Here’s a pretty realistic description of the process by writer Ed Davies in response to a “hilarious” tabloid prediction that Prince Harry would have a “sex change” and become Harriet by 2027. The short version: if you’re being referred in 2019, 2027 is incredibly optimistic.
Many, many people experience obstacles that aren’t accounted for here — from being held back until they “fix” their mental health after crises caused by these very wait times, to being “lost in the system” repeatedly, to being discharged for spurious reasons. People of colour, gender nonconforming trans people, trans lesbians, trans men perceived as confused lesbians, those too young to be believed at their word about their experiences, transfeminine people, those from other countries and cultures, disabled people, autistic people… many groups tend to struggle more than “average”, too.
Self-medication can be dangerous, but so can doing nothing: some people die on waiting lists. As Edinburgh GP Jo Gardiner told the BBC earlier this year, trans patients:
…often don’t have the same support as other patients. Family and relationships break down when they transition so it can be quite distressing for them.
Some patients are very isolated and alone and at high risk for things like suicide.
These problems are not unique to trans healthcare; they’re the symptoms of ongoing lack of investment into the NHS by successive governments. But because trans healthcare is such a niche area, it’s suffered particularly badly: the gender clinic I use is desperately understaffed, with even simple admin tasks like typing letters taking three months.
But there are two things that make the current trans healthcare crisis particularly galling.
The first is that the government and the NHS were told that it was going to happen and did nothing; the Gender Identity Research Society, GIRES, provided the Home Office with extensive data in 2009 demonstrating the increasing demand for gender clinic services – particularly among younger patients who are coming of age in a world where trans existences are subject to less shame and stigma than in previous generations.
As the report noted:
The only safe assumption for commissioners and providers is that the present growth rate in the incidence of new people requiring medical and other care is likely to continue, which is usually the basis on which service provision is planned. At a growth rate of 15 % per annum compound, the number of new cases will approximately double every 5 years.
…the mounting requirement for services has serious implications for resources, especially for specialised adult surgery and adolescent endocrinology.
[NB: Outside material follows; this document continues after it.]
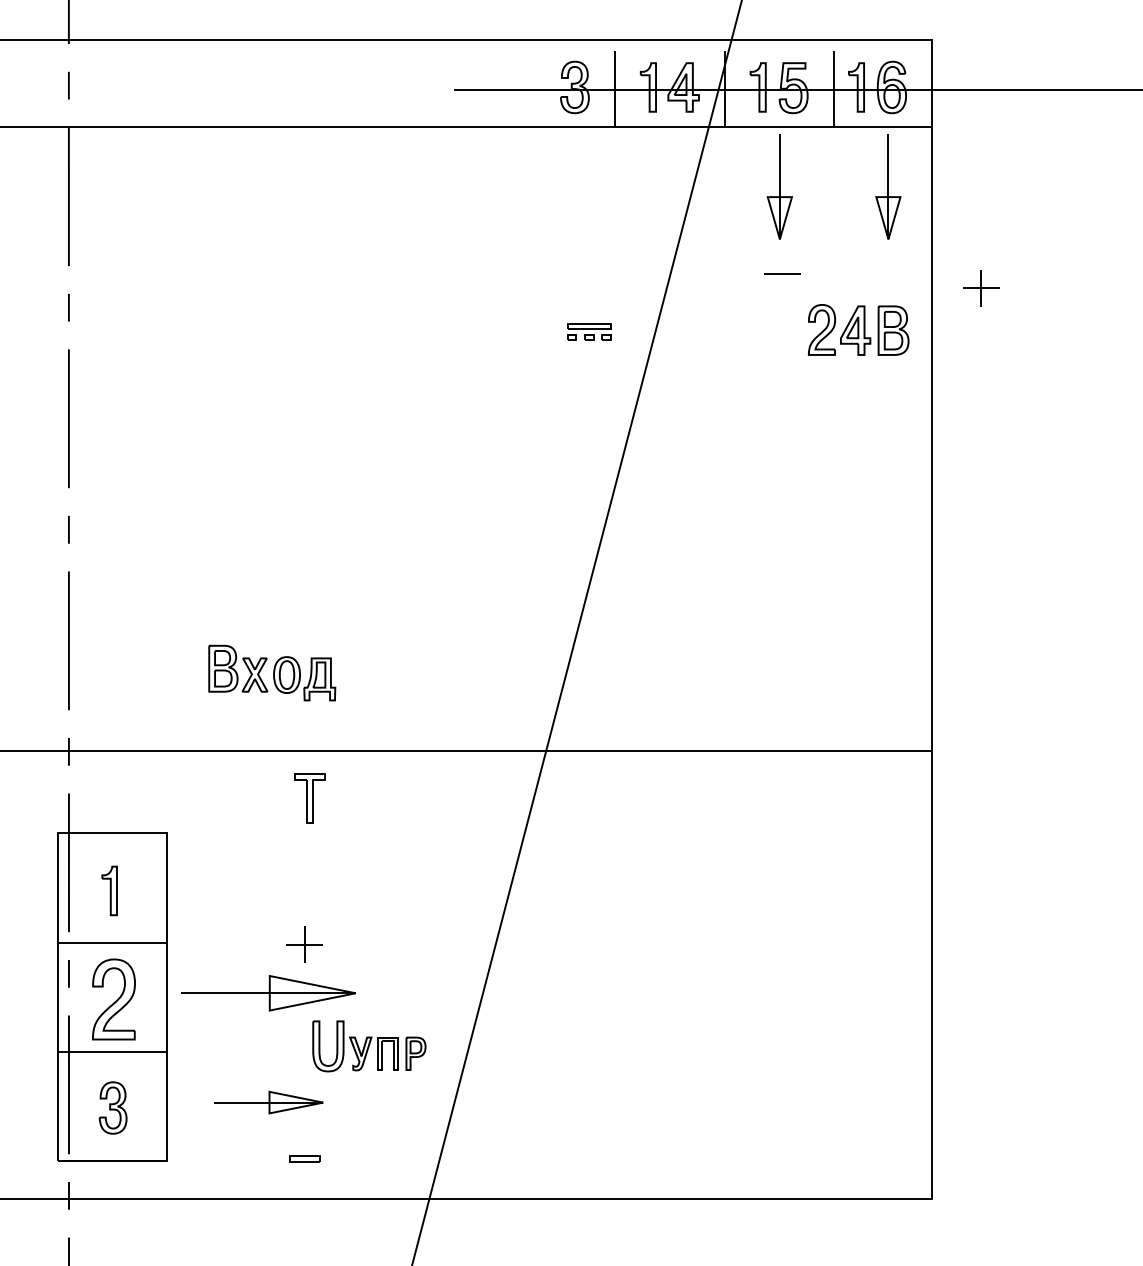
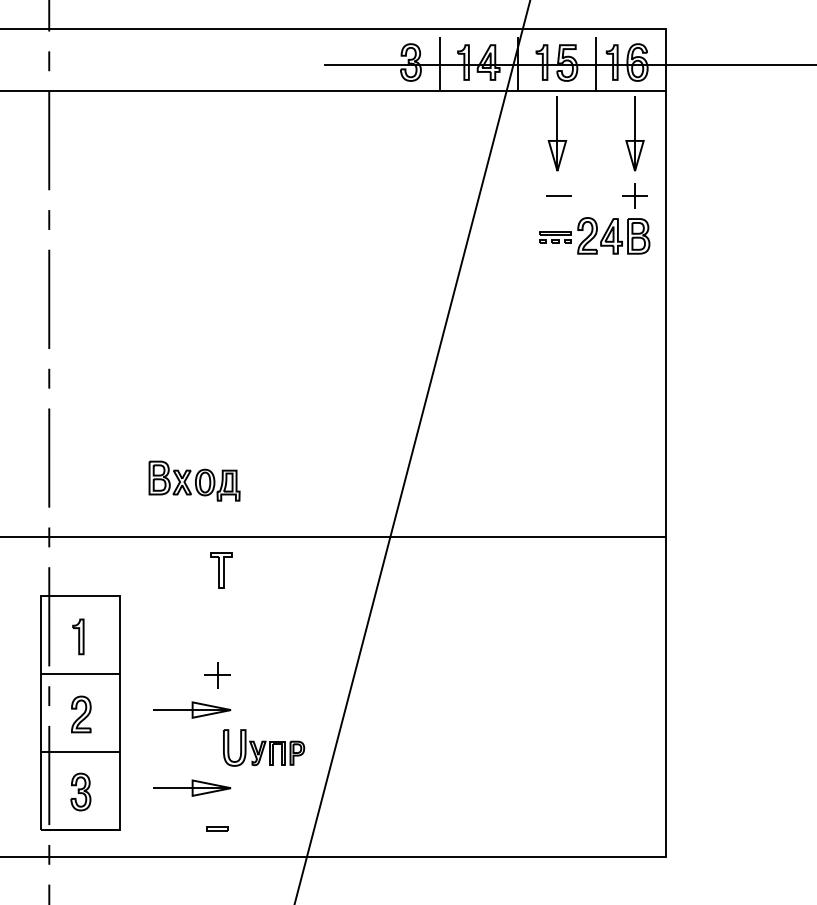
part: (981, 288) -> (635, 196), moved
part: (589, 331) -> (555, 236), moved
part: (268, 993) -> (191, 710), size x0.62
part: (113, 999) -> (81, 714), size x0.62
The report predicted pretty much everything the press is scaremongering about now: an increase in referrals from people assigned female at birth (it’s been a 50/50 balance in Europe for many years, but in the UK there were more trans women than trans men accessing services); the growth in adolescent referrals; the increasing number of people transitioning as the world becomes (slightly) more accepting.
That was ten years ago.
And the second thing that’s happened is of course the press, which continually lies about the supposed fast-tracking of trans people and which has made the issue politically toxic: fixing the trans healthcare crisis may be necessary, but which politician is going to risk the wrath of The Sun, The Daily Mail, The Times and The Spectator, who will frame it as evil trans cult members stealing resources from kids with cancer?
So we self-medicate, and the people who come after us will self-medicate, and we’ll continue to do so for as long as the UK system fails to meet its own waiting list targets, let alone internationally agreed standards of best practice. The system isn’t fit for purpose – it’s overly medicalised, far too complicated and desperately underfunded – but right now it’s the only system we have.
Trans people know that self-medication is dangerous, and that in some cases it’s illegal. But sometimes doing nothing is even worse.